Akan tetapi, baru saja mereka melewati sebuah kecil yang tak terlalu luas namun penuh dengan pohon-pohon yang besar, tiba-tiba mereka mendapat serangan puluhan anak panah yang tak jelas arah datangnya.
Siuutt...!!!
Siuutt...!!!
Siuutt...!!!
“Semua waspadaa...!! Kita sedang diseraang...!!” teriak kepala pengawal yang menunggang kuda paling depan, sembari menghentikan jalan kudanya secara mendadak. Dia bernama Senapati Yuda Wijaya. Kepanikan pun langsung terjadi. Kuda-kuda meringkik seraya mengangkat kedua kaki depannya. Dan beberapa ekor di antaranya langsung rubuh dan melempar penunggangnya akibat terkena anak panah.
“Aaaakhh...!!”
“Aaaakhh...!!”
Dua jeritan menjemput ajal terdengar menyayat malam. Mereka adalah dua pengawal yang berada di barisan belakang. Adipati Wirajaya dan Diajeng Sekar Laras sontak terbangun. “Ada apa, Kangmas?”tanya Diajeng Sekar Laras kepada suaminya.
Namun Adipati Wirajaya justru bertanya kepada sais pedatinya, “Apa yang terjadi, Sais Enda..?!”
“Rombongan kita sedang diserang, Tuan Adipati. Dua jeritan barusan berasal dari dua pengawal yang di belakang,”lapor Sais Enda dengan tubuh merunduk dengan wajah sangat panik.
“Kurang ajar!” geram Adipadi Wirajaya. “Mana Senapati Yuda Wijaya...!”
“Ada di depan, Tuan Adipati. Dia sedang menghalau serangan anak panah yang terus-menerus datang dari segala arah.”
“Hmm, naga-naganya manusia-manusia iblis itu sedang menyasar para pengawal terlebih dahulu!”Adipadi Wirajaya menggeretakkan giginya. “Baiklah, aku akan turun...!”
Namun niatnya tertahan oleh suara jeritan kematian dari salah seorang pengawal di depan yang disusul oleh bunyi gedebug tubuhnya yang jatuh dari punggung kuda tunggangannya.
“Jangan ke mana-mana, Kang Mas...! Diajeng Sekar Laras melarang dengan suara bergetar ketakutan sembari menarik ujung baju suaminya dari belakang. Wajah wanita yang tetap memelihara kecantikan dari masa mudanya itu terlihat sangat panik.
“Jangan khawatir....”
Belum sempat Adipati Wirajaya menyelesaikan ucapannya, mendadak sebuah anak panas menembus dinding pedatinya yang terbuat dari kulit hewan.
Wiitt...!!
“Awas Diajeng...!!”
Adipadi Wirajaya secara spontan menarik punggung istrinya. Anak panah langsung lewat di atas punggung istrinya lalu menembus dinding pedati yang sebelah. Dan...
“Aaaaakh...!!”
Satu jeritan kematian terdengar di sebelah pedati justru mengagetkan mereka. Rupanya anak panah beracun barusan justru menancap tepat di leher salah seorang pengawal yang berada di samping pedati.

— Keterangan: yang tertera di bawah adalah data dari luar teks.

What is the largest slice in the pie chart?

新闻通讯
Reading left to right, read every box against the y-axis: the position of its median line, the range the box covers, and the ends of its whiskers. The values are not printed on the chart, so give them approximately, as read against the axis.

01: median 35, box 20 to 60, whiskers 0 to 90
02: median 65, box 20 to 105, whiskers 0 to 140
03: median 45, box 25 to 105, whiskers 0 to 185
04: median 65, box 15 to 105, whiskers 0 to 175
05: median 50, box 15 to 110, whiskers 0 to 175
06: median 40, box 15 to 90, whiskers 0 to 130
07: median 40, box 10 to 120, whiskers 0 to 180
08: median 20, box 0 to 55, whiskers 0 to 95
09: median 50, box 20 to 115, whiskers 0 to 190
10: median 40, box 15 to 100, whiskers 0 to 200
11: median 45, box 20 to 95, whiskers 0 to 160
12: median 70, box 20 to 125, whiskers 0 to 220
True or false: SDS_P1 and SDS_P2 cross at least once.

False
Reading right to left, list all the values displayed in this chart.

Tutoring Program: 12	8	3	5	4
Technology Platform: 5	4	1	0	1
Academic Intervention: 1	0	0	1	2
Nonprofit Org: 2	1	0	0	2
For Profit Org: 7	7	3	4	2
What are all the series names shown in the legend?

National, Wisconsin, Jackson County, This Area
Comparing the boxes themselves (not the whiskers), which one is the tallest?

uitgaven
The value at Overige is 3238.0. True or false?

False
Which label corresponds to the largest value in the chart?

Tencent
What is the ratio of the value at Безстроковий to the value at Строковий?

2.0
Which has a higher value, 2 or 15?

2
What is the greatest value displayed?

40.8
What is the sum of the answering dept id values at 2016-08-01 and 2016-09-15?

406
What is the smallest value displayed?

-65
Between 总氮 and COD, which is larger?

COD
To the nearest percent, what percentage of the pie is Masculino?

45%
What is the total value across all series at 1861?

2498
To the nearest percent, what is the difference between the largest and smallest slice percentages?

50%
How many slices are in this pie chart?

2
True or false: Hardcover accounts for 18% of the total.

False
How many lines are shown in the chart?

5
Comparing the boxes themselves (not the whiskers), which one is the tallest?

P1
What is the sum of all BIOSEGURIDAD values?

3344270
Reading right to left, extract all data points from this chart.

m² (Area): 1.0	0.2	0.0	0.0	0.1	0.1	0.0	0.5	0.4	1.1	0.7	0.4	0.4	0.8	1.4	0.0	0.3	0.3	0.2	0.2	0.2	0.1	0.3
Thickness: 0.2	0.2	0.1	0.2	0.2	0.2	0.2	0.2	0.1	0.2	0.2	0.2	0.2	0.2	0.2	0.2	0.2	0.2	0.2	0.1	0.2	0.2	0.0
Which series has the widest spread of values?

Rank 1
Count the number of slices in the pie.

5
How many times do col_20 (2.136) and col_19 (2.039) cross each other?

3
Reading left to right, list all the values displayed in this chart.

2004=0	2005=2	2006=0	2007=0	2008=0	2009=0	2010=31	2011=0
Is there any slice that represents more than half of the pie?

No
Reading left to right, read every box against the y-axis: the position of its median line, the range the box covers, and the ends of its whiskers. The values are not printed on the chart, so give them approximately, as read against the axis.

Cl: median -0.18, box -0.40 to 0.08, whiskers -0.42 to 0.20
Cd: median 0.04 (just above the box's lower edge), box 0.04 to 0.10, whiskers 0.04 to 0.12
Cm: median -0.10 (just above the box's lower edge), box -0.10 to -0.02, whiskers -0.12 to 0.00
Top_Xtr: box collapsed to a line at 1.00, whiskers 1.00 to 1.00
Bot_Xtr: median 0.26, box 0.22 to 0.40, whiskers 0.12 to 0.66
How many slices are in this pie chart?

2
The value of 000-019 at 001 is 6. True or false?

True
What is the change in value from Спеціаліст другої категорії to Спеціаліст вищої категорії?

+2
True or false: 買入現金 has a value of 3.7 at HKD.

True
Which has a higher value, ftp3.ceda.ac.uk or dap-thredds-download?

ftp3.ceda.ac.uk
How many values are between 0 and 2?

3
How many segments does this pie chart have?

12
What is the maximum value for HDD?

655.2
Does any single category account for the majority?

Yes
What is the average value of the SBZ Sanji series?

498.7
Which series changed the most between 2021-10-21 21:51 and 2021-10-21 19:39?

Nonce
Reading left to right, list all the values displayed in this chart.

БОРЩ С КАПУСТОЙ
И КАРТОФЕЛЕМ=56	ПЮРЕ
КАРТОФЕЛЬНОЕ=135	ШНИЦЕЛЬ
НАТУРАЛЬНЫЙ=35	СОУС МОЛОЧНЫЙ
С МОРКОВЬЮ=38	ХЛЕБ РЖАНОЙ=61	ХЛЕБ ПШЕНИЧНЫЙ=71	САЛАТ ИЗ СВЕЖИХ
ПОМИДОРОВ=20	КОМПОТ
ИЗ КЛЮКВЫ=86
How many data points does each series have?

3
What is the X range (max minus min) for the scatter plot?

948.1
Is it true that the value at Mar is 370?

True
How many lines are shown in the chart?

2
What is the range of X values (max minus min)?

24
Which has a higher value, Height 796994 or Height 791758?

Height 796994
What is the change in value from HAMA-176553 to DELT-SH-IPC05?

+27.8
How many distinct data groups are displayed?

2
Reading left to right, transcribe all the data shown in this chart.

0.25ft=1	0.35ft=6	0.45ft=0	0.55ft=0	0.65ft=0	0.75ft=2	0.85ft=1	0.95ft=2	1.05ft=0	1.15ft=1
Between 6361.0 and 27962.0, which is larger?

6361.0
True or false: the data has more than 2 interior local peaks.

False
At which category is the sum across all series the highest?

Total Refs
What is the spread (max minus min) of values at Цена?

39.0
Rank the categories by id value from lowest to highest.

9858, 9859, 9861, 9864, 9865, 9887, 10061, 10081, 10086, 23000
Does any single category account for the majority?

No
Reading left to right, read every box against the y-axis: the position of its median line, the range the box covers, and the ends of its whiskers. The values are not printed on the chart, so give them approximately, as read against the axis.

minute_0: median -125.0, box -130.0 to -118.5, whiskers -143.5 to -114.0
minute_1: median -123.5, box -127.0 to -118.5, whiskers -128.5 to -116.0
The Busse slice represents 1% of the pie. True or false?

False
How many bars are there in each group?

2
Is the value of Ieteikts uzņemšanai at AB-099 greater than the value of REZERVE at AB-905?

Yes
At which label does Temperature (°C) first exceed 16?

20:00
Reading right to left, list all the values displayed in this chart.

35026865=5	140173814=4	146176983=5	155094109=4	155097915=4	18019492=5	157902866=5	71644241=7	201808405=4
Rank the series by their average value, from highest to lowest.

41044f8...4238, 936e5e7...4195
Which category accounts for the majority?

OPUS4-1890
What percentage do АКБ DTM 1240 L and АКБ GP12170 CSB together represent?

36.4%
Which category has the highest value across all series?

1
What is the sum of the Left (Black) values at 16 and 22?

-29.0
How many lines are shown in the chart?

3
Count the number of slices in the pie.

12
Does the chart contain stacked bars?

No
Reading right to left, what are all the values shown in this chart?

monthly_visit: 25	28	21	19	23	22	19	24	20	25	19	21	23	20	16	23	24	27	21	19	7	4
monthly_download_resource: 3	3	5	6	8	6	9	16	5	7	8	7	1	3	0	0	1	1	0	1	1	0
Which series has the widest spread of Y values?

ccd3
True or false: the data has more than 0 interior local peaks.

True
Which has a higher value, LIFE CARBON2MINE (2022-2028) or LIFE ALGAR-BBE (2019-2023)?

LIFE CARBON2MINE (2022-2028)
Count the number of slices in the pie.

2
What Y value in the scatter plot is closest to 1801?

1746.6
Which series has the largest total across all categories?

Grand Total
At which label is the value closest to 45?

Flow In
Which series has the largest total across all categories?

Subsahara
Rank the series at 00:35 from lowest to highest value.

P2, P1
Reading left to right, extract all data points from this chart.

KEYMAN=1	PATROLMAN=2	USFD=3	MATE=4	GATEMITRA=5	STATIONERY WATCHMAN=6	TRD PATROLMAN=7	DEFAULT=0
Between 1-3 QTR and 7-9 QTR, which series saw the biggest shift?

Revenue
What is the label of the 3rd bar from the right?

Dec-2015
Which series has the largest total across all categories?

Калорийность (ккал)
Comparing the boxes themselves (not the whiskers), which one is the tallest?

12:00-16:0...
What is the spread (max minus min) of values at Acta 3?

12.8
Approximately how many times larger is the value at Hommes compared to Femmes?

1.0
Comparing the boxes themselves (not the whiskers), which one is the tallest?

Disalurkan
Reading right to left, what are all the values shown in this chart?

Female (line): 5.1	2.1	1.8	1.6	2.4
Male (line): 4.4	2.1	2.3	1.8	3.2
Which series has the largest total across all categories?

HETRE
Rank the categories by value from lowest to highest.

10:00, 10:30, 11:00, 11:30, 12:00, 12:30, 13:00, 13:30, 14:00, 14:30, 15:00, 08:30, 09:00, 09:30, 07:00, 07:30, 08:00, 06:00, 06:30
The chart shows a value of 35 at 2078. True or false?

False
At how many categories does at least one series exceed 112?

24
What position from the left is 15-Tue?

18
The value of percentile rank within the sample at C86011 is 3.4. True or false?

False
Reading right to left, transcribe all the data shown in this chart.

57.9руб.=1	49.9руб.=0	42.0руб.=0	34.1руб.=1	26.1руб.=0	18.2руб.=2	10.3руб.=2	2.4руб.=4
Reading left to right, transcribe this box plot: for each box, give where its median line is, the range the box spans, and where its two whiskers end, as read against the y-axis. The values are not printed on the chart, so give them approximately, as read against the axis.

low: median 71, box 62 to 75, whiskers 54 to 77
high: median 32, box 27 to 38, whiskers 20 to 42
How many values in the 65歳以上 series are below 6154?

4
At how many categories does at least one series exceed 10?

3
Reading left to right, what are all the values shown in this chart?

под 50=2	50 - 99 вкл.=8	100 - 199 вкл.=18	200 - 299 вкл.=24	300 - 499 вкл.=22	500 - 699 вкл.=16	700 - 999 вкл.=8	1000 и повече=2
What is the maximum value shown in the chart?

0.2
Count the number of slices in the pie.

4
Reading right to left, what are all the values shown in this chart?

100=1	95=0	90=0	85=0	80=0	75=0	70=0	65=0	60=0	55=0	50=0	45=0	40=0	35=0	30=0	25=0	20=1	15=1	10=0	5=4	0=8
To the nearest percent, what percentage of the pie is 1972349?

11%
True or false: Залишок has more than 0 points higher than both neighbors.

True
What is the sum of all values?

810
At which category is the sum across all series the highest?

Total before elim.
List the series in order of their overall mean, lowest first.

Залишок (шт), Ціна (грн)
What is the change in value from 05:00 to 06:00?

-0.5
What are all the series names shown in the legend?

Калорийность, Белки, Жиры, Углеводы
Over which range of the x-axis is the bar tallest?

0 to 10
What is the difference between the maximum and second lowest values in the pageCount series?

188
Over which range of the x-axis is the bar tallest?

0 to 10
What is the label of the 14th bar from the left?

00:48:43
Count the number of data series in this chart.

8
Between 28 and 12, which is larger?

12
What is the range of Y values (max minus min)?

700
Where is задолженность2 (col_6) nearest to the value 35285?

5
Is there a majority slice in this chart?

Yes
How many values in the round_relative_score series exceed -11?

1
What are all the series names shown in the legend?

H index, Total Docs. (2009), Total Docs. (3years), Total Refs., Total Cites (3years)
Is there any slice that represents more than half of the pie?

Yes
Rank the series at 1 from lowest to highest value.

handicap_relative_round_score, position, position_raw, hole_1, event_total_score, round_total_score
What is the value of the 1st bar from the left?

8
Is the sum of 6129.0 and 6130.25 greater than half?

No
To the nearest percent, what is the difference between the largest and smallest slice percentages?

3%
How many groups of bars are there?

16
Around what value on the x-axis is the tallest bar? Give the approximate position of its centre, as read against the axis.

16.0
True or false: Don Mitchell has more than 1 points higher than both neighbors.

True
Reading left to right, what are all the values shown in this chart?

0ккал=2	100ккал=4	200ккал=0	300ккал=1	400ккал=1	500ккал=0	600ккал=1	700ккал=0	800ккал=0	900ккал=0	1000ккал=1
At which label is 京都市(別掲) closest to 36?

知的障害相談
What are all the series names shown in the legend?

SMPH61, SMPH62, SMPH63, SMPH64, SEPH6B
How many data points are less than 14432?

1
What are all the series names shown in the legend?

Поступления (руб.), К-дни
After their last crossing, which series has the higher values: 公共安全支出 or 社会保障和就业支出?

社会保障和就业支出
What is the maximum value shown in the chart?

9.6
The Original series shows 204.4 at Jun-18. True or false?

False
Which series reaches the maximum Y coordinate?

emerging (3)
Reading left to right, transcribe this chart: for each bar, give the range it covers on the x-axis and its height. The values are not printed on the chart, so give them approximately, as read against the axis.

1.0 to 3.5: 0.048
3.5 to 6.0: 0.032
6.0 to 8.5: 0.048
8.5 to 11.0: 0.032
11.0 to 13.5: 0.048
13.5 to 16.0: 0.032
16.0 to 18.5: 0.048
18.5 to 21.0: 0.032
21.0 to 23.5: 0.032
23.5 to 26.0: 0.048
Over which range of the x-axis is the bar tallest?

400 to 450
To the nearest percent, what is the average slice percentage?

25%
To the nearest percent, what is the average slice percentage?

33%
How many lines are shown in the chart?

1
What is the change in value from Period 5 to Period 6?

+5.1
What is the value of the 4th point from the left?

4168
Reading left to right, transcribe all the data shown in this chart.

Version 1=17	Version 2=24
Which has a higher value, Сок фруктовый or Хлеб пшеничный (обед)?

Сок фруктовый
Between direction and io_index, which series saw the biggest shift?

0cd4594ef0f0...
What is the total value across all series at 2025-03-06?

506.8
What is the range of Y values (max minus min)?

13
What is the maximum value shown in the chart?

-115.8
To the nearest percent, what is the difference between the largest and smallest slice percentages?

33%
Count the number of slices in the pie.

Setelah itu terdengar teriakan orang-orang yang keluar dari segala penjuru. Rupanya sebagian dari para begundal itu telah datang melakukan penyerangan langsung. Serbuan mendadak dari segala arah itu membuat pengawal Adipadi Wirajaya hanya mampu memberikan pertahanan dan serangan balasan yang sama sekali tak beraturan. Sehingga dalam waktu yang singkat terdengar jeritan-jeritan kematian dari para pengawal.
“Sais Enda, kamu jaga Tuan Putri dan Tuan Mudamu! Diajeng, lindungi putra kita, dan tetaplah menunduk seperti itu! Aku akan segera kembali! Para bedebah itu harus dilenyapkan!”
Sehabis berkata demikian, Adipati Wirajaya langsung meraih pedangnya yang ada di dekat tubuhnya dan langsung berkelebat turun. “Pada begundal jahannaaam...!” teriaknya penuh amarah.
Pertempuran yang tak seimbang pun berlangsung malam itu. Cahaya bulan purnama yang sangat tenrang membantu para Adipati dan pengawalnya untuk mengenal lawan-lawannya, karena sebagian besar mereka telah turun dari punggung kudanya masing-masing.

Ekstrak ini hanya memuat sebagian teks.